Und dann gings vom Grundsätzlichen zum Konkreten. Genauer: zum Konkret-Utopischen. Der Block der Bürgerlichen, teilweise unterstützt durch die EVP, schrieb diverse Strassentunnels im Richtplan fest, damit sie dereinst als Zubringer respektive Umfahrung Zürichs gebaut werden könnten: einen Stadttunnel (von Zürich-Brunau bis Dübendorf Neuguet); als Ersatzvariante einen Seetunnel; zudem einen Adlisbergtunnel von Zürich-Tiefenbrunnen unter den Zürichberg; damit verbunden den Wehrenbachtobeltunnel von Zürich-Burgwies nach Waltikon; ausserdem den Westast als Ergänzung des Stadttunnels nach Westen. Ferner einen Seebeckentunnel.

Teils handelt es sich bei den Tunnelprojekten um jahrzehntealte Ideen. «Sie sind immer noch aktuell, weil eine geschlossene Stadtumfahrung und ein Anschluss des rechten Zürichseeufers ans Hochgeschwindigkeits-Strassennetz fehlt», sagte Carmen Walker Späh (FDP, Zürich). Baudirektor Markus Kägi (SVP) sprach sich für den Stadttunnel und die Ersatzvariante Seetunnel aus, weil damit dereinst der Abbruch der Sihlhochstrasse ermöglicht würde.

Die linksgrüne Ratsseite sprach von «milliardenteuren Parkhauszubringern» (Gabi Petri, Grüne, Zürich), die zu einer «fahrlässigen Explosion des Verkehrs führen würden» (Benjamin Schwarzenbach, GLP, Zürich).
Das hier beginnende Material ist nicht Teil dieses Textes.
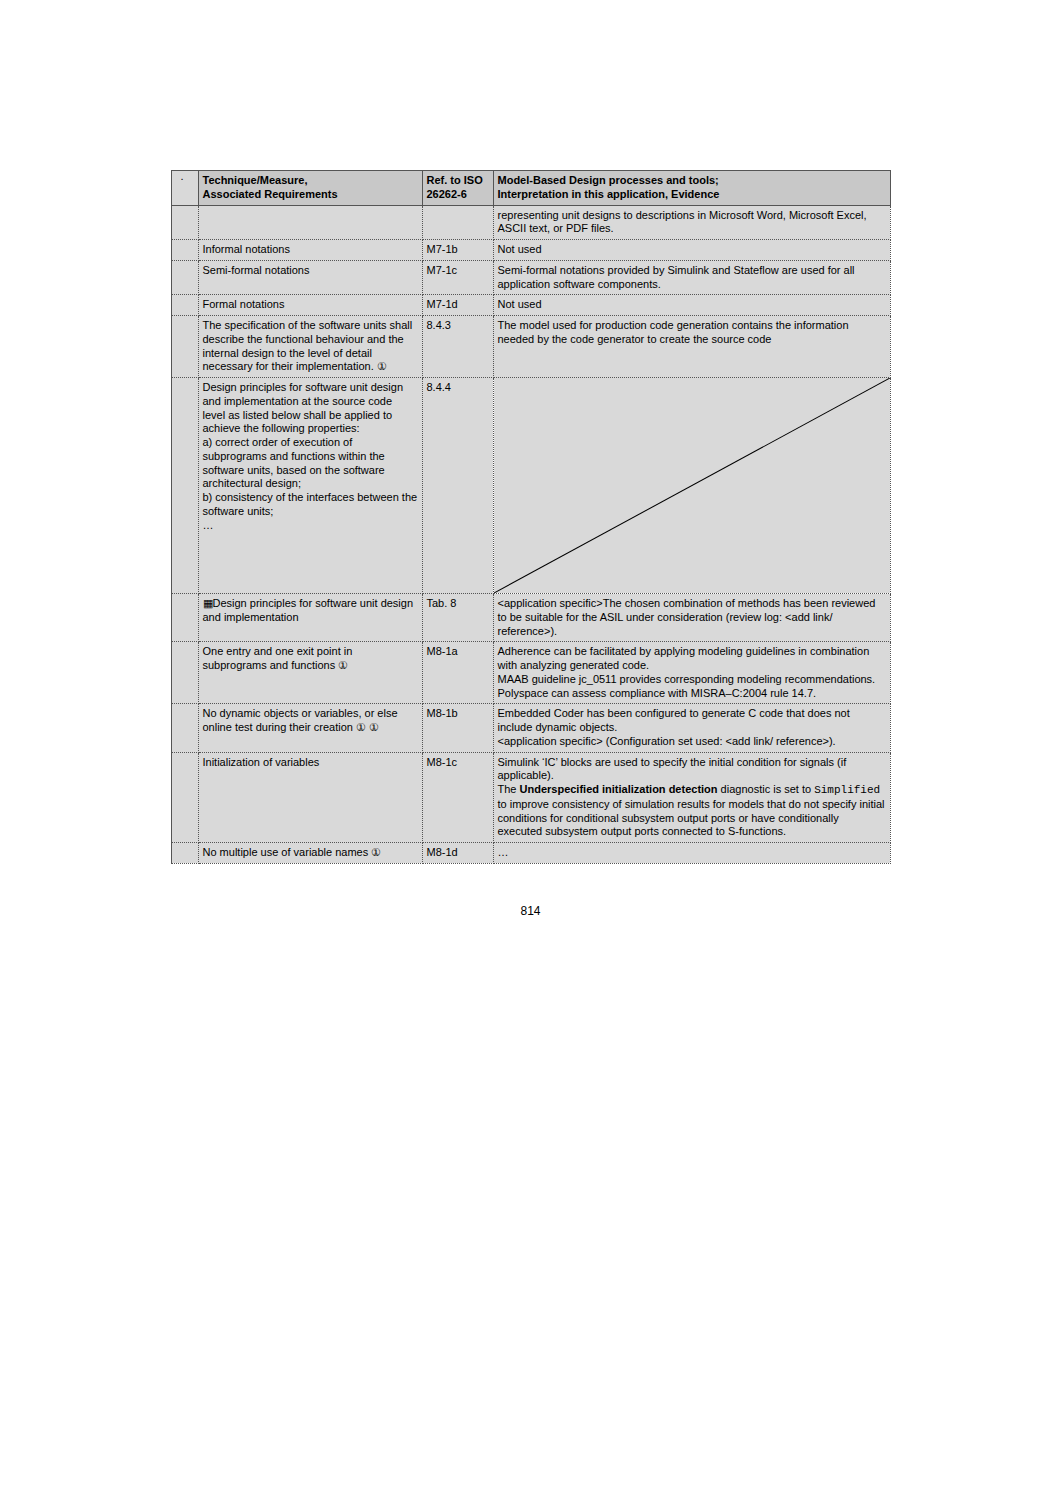.
| | Technique/Measure, Associated Requirements | Ref. to ISO 26262-6 | Model-Based Design processes and tools; Interpretation in this application, Evidence |
| --- | --- | --- | --- |
| | | | representing unit designs to descriptions in Microsoft Word, Microsoft Excel, ASCII text, or PDF files. |
| | Informal notations | M7-1b | Not used |
| | Semi-formal notations | M7-1c | Semi-formal notations provided by Simulink and Stateflow are used for all application software components. |
| | Formal notations | M7-1d | Not used |
| | The specification of the software units shall describe the functional behaviour and the internal design to the level of detail necessary for their implementation. ① | 8.4.3 | The model used for production code generation contains the information needed by the code generator to create the source code |
| | Design principles for software unit design and implementation at the source code level as listed below shall be applied to achieve the following properties: a) correct order of execution of subprograms and functions within the software units, based on the software architectural design; b) consistency of the interfaces between the software units; … | 8.4.4 | |
| | ▦ Design principles for software unit design and implementation | Tab. 8 | <application specific>The chosen combination of methods has been reviewed to be suitable for the ASIL under consideration (review log: <add link/ reference>). |
| | One entry and one exit point in subprograms and functions ① | M8-1a | Adherence can be facilitated by applying modeling guidelines in combination with analyzing generated code. MAAB guideline jc_0511 provides corresponding modeling recommendations. Polyspace can assess compliance with MISRA–C:2004 rule 14.7. |
| | No dynamic objects or variables, or else online test during their creation ① ① | M8-1b | Embedded Coder has been configured to generate C code that does not include dynamic objects. <application specific> (Configuration set used: <add link/ reference>). |
| | Initialization of variables | M8-1c | Simulink ‘IC’ blocks are used to specify the initial condition for signals (if applicable). The Underspecified initialization detection diagnostic is set to Simplified to improve consistency of simulation results for models that do not specify initial conditions for conditional subsystem output ports or have conditionally executed subsystem output ports connected to S-functions. |
| | No multiple use of variable names ① | M8-1d | … |
814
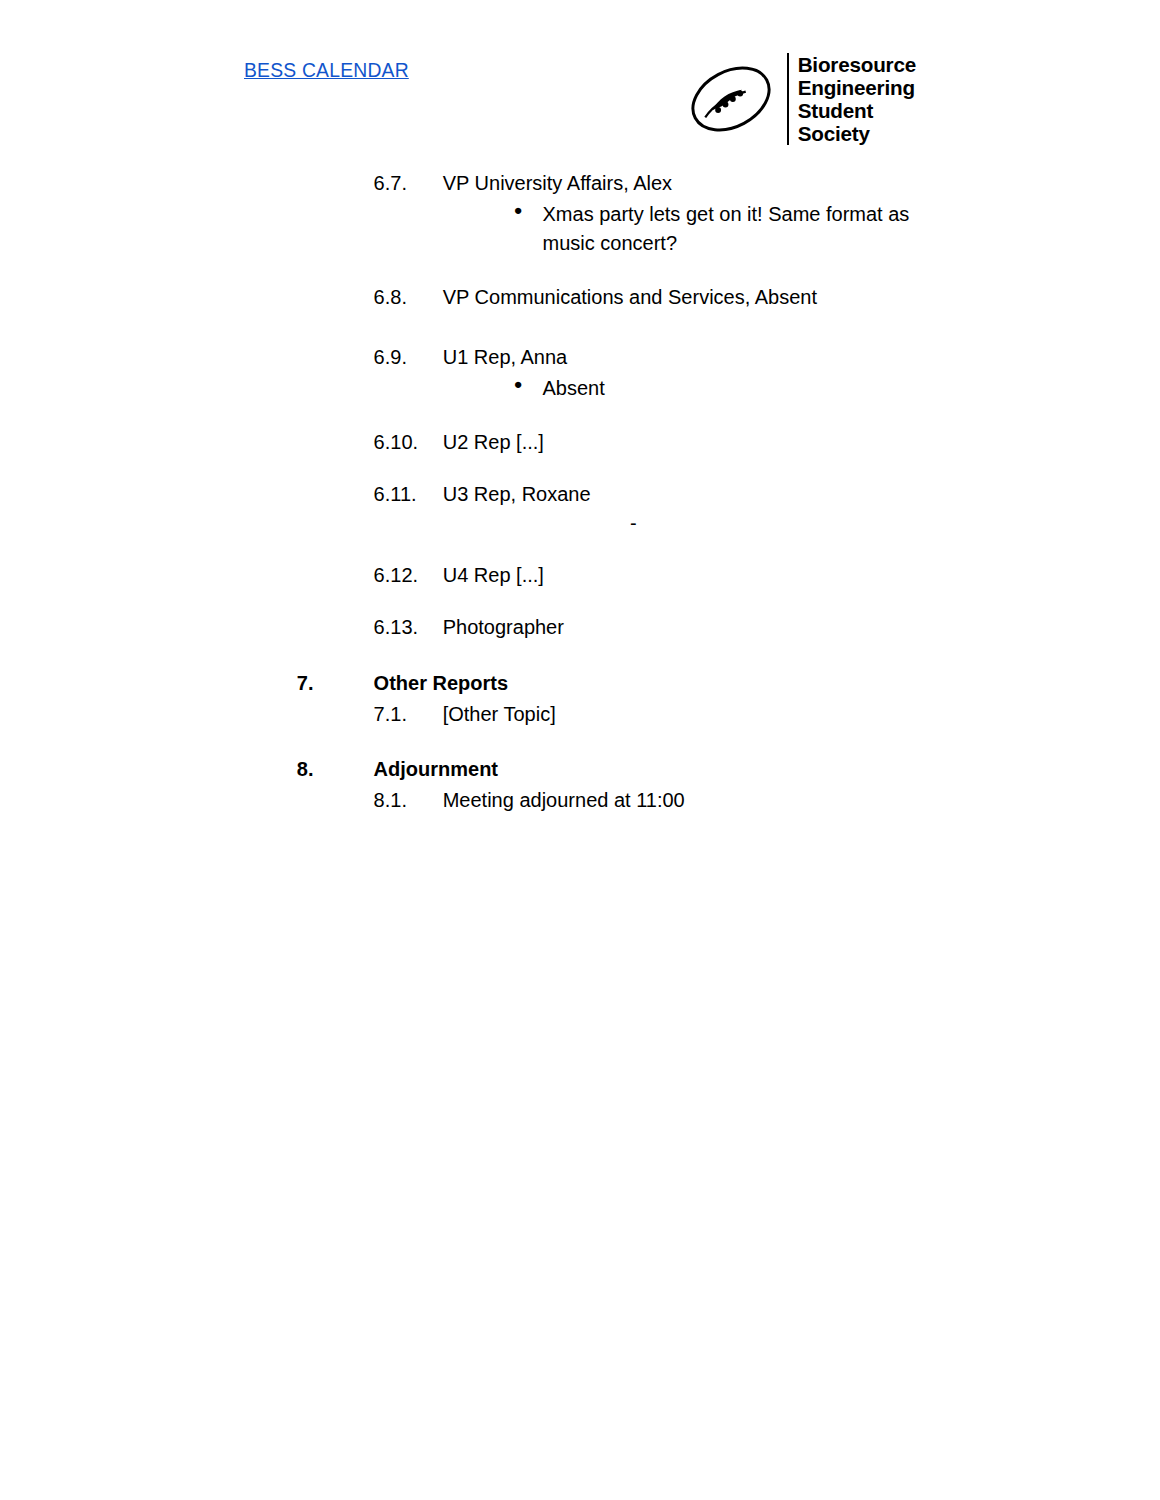BESS CALENDAR
Bioresource
Engineering
Student
Society
6.7.
VP University Affairs, Alex
Xmas party lets get on it! Same format as music concert?
6.8.
VP Communications and Services, Absent
6.9.
U1 Rep, Anna
Absent
6.10.
U2 Rep [...]
6.11.
U3 Rep, Roxane
-
6.12.
U4 Rep [...]
6.13.
Photographer
7.
Other Reports
7.1.
[Other Topic]
8.
Adjournment
8.1.
Meeting adjourned at 11:00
Doch sie trösteten sich damit, dass die Projekte aus Kostengründen kaum je realisiert werden dürften.

In die Kategorie «Offenhalten langfristiger Möglichkeiten» fallen auch zwei Entscheide zum Limmattal: So setzten die Bürgerlichen einen Richtplaneintrag für den Ausbau der Autobahn A1 zwischen Dietikon und Limmattaler Kreuz auf acht Spuren durch. Dies sei nötig, um die Region von Staus zu entlasten, sagte Josef Wiederkehr (CVP, Dietikon). Als «sinnlos» bezeichnete Andreas Wolf (Grüne, Dietikon) den Eintrag. Denn mehr Strassen brächten mehr Verkehr. Zudem habe das Bundesgericht in seinem Urteil zur Oberland-Autobahn dem Moorschutz höchste Priorität gegeben. Und die A1 verlaufe bei Dietikon durch ein Moor von nationaler Bedeutung. Ausserdem sei der Ausbau wegen der Westumfahrung nicht nötig, argumentierte René Gutknecht (GLP, Urdorf).

Auch den erneuten Eintrag für eine Westumfahrung Dietikons setzten die Bürgerlichen durch. Der Richtplaneintrag sei im Zusammenhang mit der Planung der Limmattalbahn wichtig, betonte Orlando Wyss (SVP, Dübendorf). Andreas Wolf (Grüne, Dietikon) erinnerte daran, dass der Eintrag schon seit 20 Jahren im Richtplan steht. «Passiert ist nichts.»